|The media is biased: It's so unfair|
Clearly the opinions of these youngsters is received wisdom, informed by popular media but that's the state of play we find ourselves in. The outrage over the imagined bias is one of the many reasons Ukipists come over as tinfoil hatters. These perceptions of Ukip do exist, are not uncommon, and here Farage is getting all the opportunity he could possibly want to make his case.
It's not an unreasonable observation that Ukip does indeed attract the support of some pretty unsavory people, including Nick Griffin. The accusation was put to Farage and he was allowed to speak. Similarly, it's not unreasonable to question sources of Ukip funding either. You would think Farage would welcome the opportunity to set these matters straight. In fact, it would be refreshing if so-called "adult" debates were conducted in a similar way. Which begs the question, what exactly do Ukipists want? Do they want Farage on television being thrown softball questions? Are they so worried that people cannot listen and make up their own minds? You can argue that the other parties get an easier ride of it, but it was always going to be this way.
But there's a more important consideration here. While these youths and their received opinions are the product of our media they are also exposed to the same Ukip advertising as the rest of us, which has been immigration obsessed since May. The "29 million people are after your job" poster was brought up. Farage and his followers can try and spin it any which way they choose, but no rational person could say that such was not implied both by the text and the imagery.
Communicating nuanced policy in the white noise of modern media is difficult, so it becomes about brand, image and the message, and the Ukip brand and image is now in inextricably linked to those posters where the message wholly self-evident, and quite obviously designed to be controversial. Consequently, when people speak of Ukip, that is where they draw their perceptions from. And there's a price for that.
The programme was divided into four sections yet immigration dominated over half the show with the EU barely getting a look in. And these young people are (in my view rightly) not imbued by the Ukip message. That was entirely predictable. Kids are raised in a politically correct environment and that is the sea in which Ukip must swim, whether it thinks it's fair or not. Temper tantrums that reality is not as we would wish it are entirely redundant.
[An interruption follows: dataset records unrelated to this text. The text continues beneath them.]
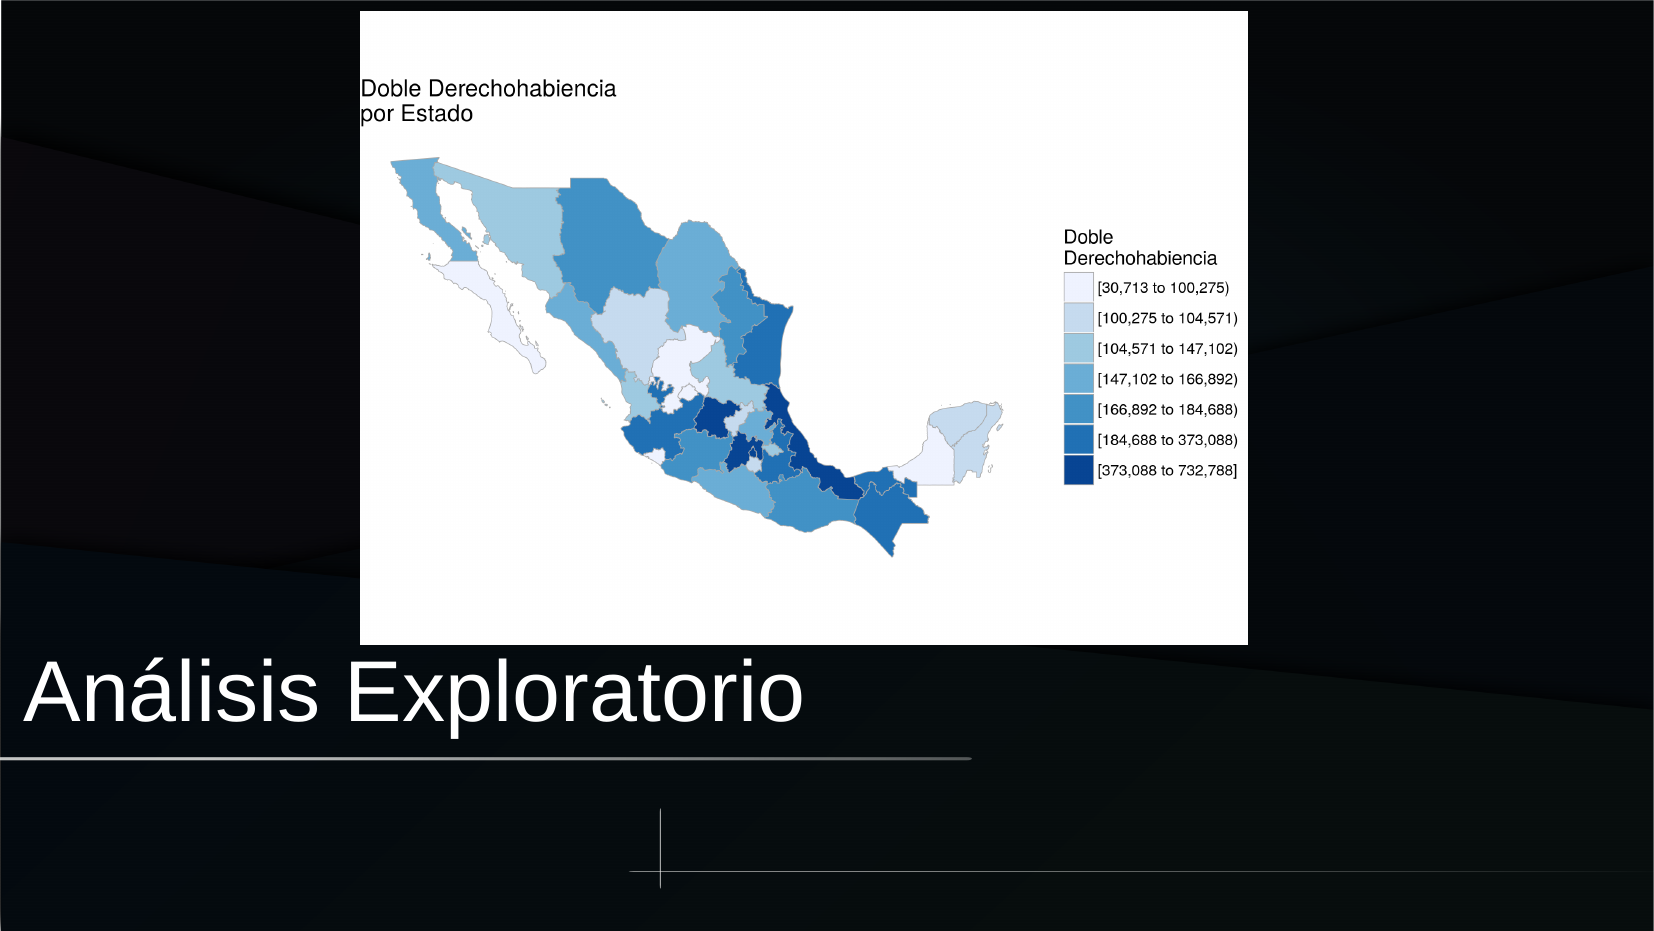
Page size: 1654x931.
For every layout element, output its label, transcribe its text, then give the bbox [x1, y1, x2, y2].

title Análisis Exploratorio [23, 637, 1501, 746]
picture [0, 0, 1654, 931]
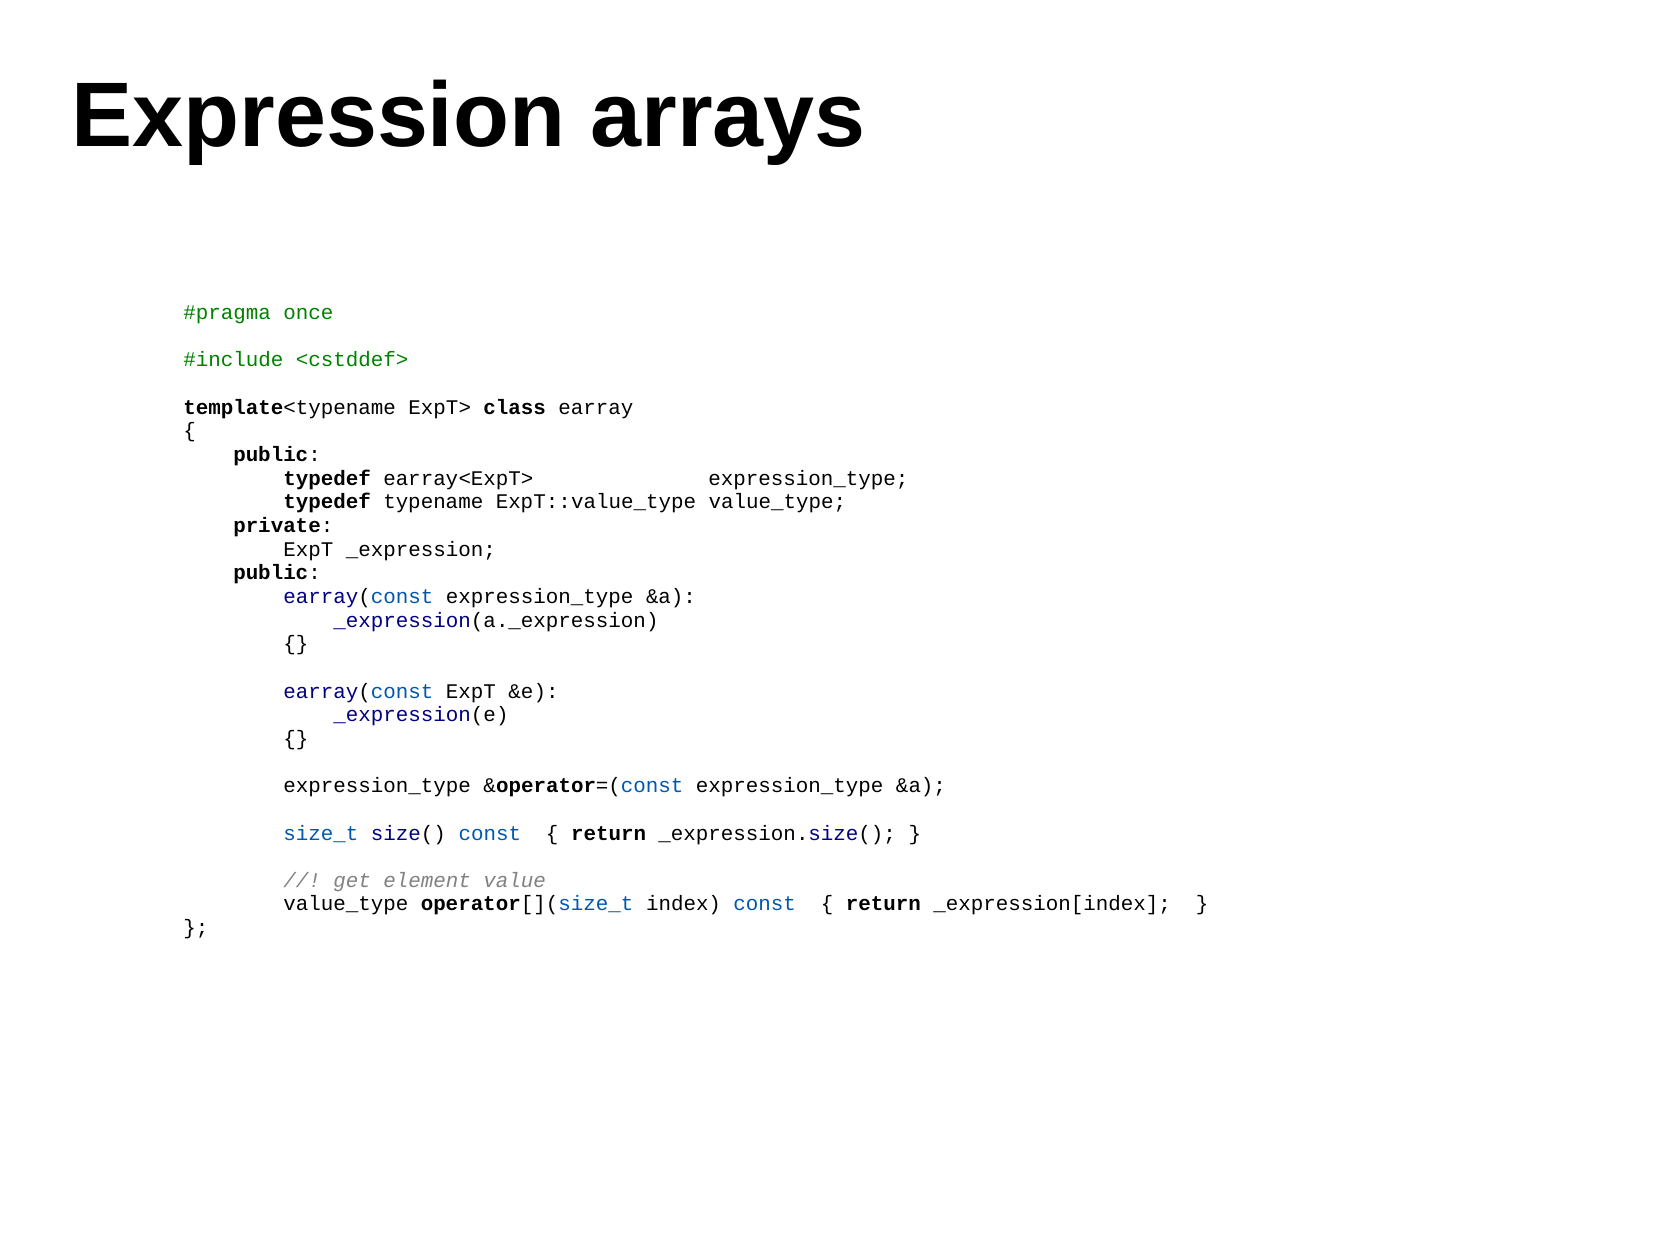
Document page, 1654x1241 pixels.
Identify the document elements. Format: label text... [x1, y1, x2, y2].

chart [63, 184, 1546, 1126]
title Expression arrays [71, 49, 1560, 181]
Ukip made the bed in which is has to lie - and nobody can say this programme did not allow Farage to make a rebuttal. In fact, it would have been somewhat negligent of the producers not to have explored these issues.
What this demonstrates is that Ukip has not considered the environment in which it must fight. You can hardly blame these kids for thinking the party wants to privatise the NHS in some way because the party has always leaned in that direction (to some extent) until very very recently. Similarly Farage's lack of awareness of what Ukip education policy is speaks to the overall policy confusion within the party, and why would the public have a more accurate idea of what Ukip is about if their own leader does not know? Claiming bias in such circumstances is akin with blaming a rape victim for wearing a short skirt. The confusion and misinformation about Ukip is everything to do with its own confusion.
And this takes me to the point about the 1975 referendum. The deck was stacked then in media debates, as it has been throughout, and will be more so should we get a referendum in 2018. Every opportunity must be taken to reframe and inform the debate, but here Farage failed. Those kids will walk away from that debate as blissfully unaware as Farage that the EU is not the single market and jobs and trade not depend on the single market and not the EU. It's a large distinction and it matters. If Ukip had a Brexit policy most of the criticisms leveled at them could be put to bed.
Instead it's still going to be a debate bogged down in the usual dry and hackneyed memes about immigration with both sides talking past each other. And given that's exactly what the establishment wants to happen, and that's why they will keep wheeling out Nigel. He's the one who has to fight from a negative premise and is instantaneously on the defensive. The EU debate will now be entirely one about immigration, and while Ukipists will never be appeased by Cameron's package of reforms, there's a good chance the public will. They've bought bigger whoppers than that before.
The media, in their fog of incomprehension, will dutifully report it in the way explained to them with no further analysis, and Ukip will have nothing in the box apart from a temper tantrum about bias. Instead of leading the field with viable and credible alternatives, muting the traditional europhile arguments, Ukip has put as all exactly where we didn't want to be - fending off cries of racism and fascism, against a media who will lend no help in correcting that perception.
I don't deny there's a war we need to have against the system and the media that produces such youth, that is part of a wider culture war, and one that will take a generation to fix. Now was not the time to pick that battle when we have a more immediate and important battle on our hands in leaving the EU. Now our forces are divided and at odds with eachother, with Ukip making the overall objective all the more harder to achieve. Cry that it's not a fair fight if you will, but nobody here said it would be. We won't start to win until Ukip recognises the war it needs to be fighting.